The effect of loss of hair cells (B,D) loss of a neurotrophin (C,E,F) or misexpression of a neurotrophin (F) on the pattern of vestibular innervation is shown. Late embryonic loss of hair cells in Pou4f3 null mice (B) and absence of differentiated hair cells in Atoh1 null mice (D) are both compatible with a targeted projection to vestibular sensory epithelia. Note, however, that the projection to the utricle is more profoundly affected (A,B,D). Loss of Bdnf results in complete loss of crista innervation and reduced innervation of the utricle (E). Some projection to cristae organs can be rescued in mutants in which sensory neuron degeneration is blocked in the absence of Bax (C).
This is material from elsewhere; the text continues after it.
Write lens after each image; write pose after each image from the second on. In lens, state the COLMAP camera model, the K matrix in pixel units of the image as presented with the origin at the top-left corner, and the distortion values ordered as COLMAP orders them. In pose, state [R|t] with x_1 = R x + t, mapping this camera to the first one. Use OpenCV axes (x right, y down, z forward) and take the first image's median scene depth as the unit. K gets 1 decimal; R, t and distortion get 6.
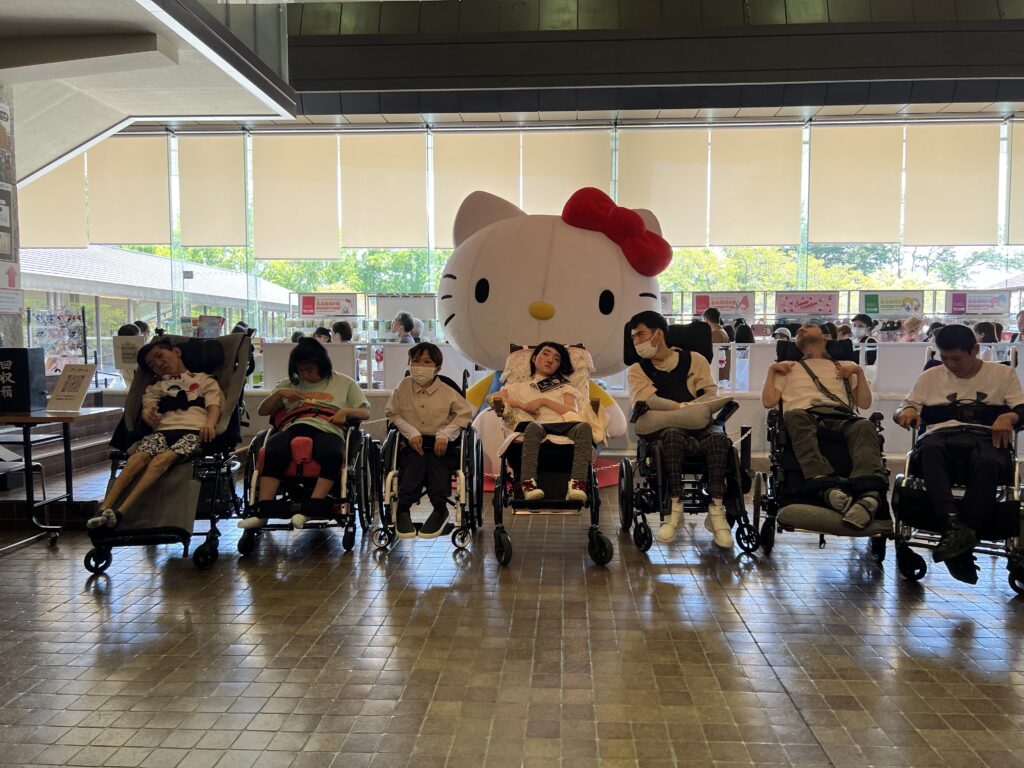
lens RADIAL K [[774.0, 0, 513.4], [0, 774.0, 385.3], [0, 0, 1]] dist [0.004575, 0.000382]
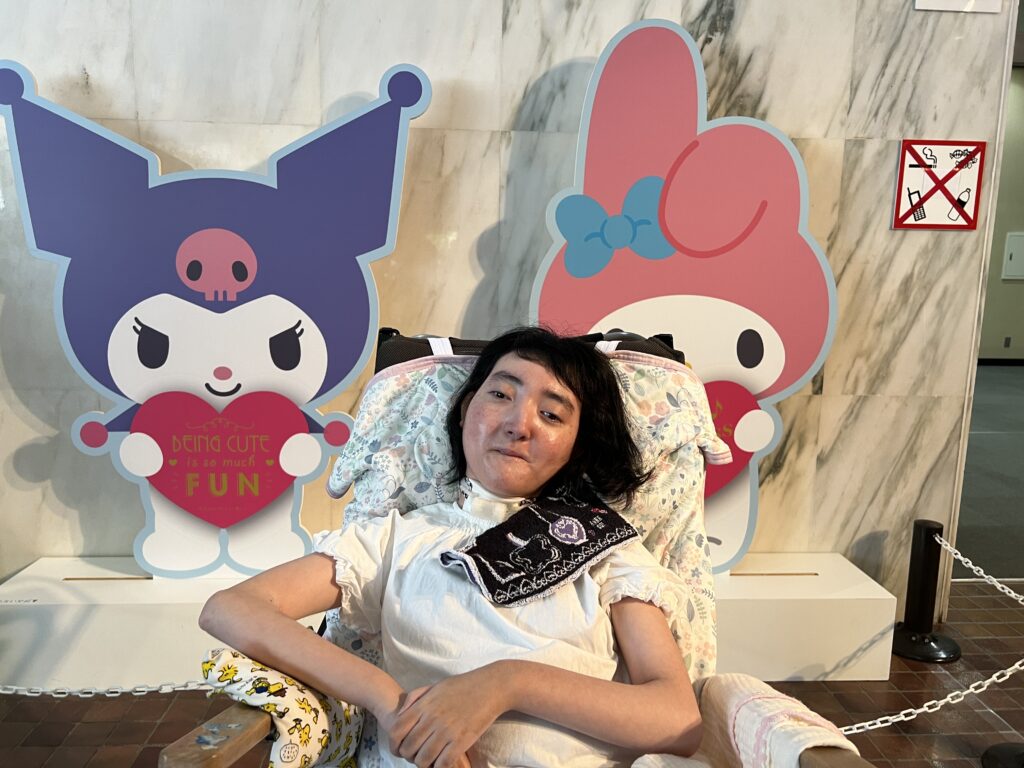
lens RADIAL K [[774.0, 0, 512.0], [0, 774.0, 384.0], [0, 0, 1]] dist [0.004575, 0.000382]
pose [[0.999490, -0.001361, 0.031917, 0.033656], [-0.000531, 0.998246, 0.059192, -0.055453], [-0.031942, -0.059179, 0.997736, 0.791291]]
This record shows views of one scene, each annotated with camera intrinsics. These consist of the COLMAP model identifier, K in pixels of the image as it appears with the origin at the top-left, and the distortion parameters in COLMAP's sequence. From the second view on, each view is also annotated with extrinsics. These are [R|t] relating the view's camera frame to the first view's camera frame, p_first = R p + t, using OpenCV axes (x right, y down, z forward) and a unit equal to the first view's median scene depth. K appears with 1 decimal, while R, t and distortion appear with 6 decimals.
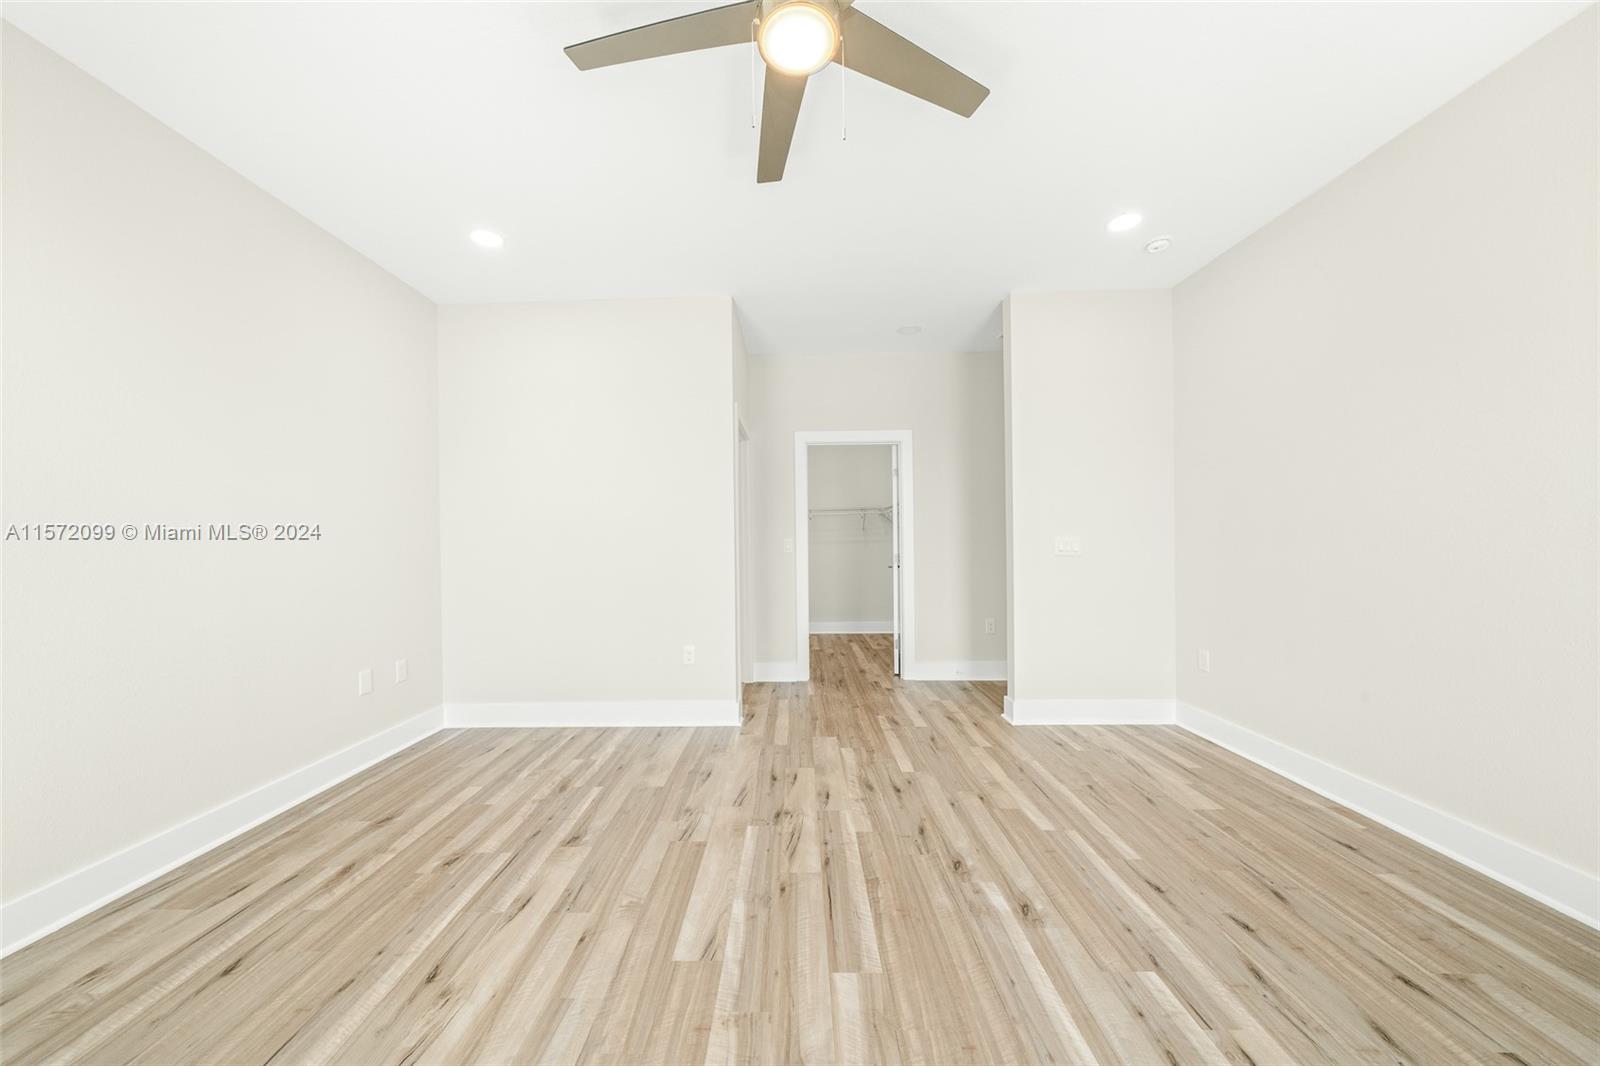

More fibers can be rescued to the canal cristae organs in Ntf3^tgBDNF misexpressors (F) suggesting that a limited expression of Ntf3 is able to guide fibers to the canal cristae (C) but is not sufficient to rescue survival of the neurons (E). Note that misexpression of Bdnf under Ntf3 promoter control can also guide fibers to areas of the ear that have minor Ntf3 expression but no hair cells (arrow in F). AC, anterior crista; HC, horizontal crista; U, utricle. Bar indicates 100 μm. Modified after [50,61,139,155].

Fig. 5

The distribution of afferent fibers (A) and sensory neurons (B) after injections of two different lipophilic tracers into the cerebellum (red) and the superior vestibular nucleus (green) is shown in this 7 day old mouse. Note that red and green fibers are mixed to the canal cristae but are segregated along the striola in the utricle (u in A). These data imply that hair cell polarity reversal is accompanied by an almost complete segregation of fibers across the area of hair cell polarity reversal. Despite this extraordinary degree of segregation in their target organs, sensory neurons in the superior and inferior vestribular ganglion (SVG, IVG) are almost randomly mixed (B). AC, anterior crista; HC, horizontal crista; U, utricle. Bar indicates 200 μm.

Fig. 6

The formation of Atoh1 and Bdnf expressing cells is shown in the absence of Atoh1, a gene necessary for hair cell differentiation. Atoh1 and Bdnf genes were replaced with the LacZ reporter gene and the distribution of β-galactosidase, the enzyme generated by the LacZ gene, was revealed with a histochemical reaction that generates a blue reaction product. Note that either Atoh1-LacZ or Bdnf-LacZ reveals all hair cells of vestibular epithelia (A,C,E) in mice heterozygotic for these genes. Interestingly, in mice null for Atoh1 and that show no differentiated hair cells, expression of Atoh1-LacZ (B) and Bdnf-LacZ (D) shows a distribution of cells consistent with the formation of sensory epithelia. In addition, those sensory epithelia receive an innervation that is somewhat targeted toward those cells (E,F). Note that Bdnf expression in the utricle depends on the expression of Atoh1 (D). AC, anterior crista; HC, horizontal crista; PC, posterior crista; S, saccule; SN, sensory neurons; U, utricle. Bar indicates 100 μm. Modified after [50].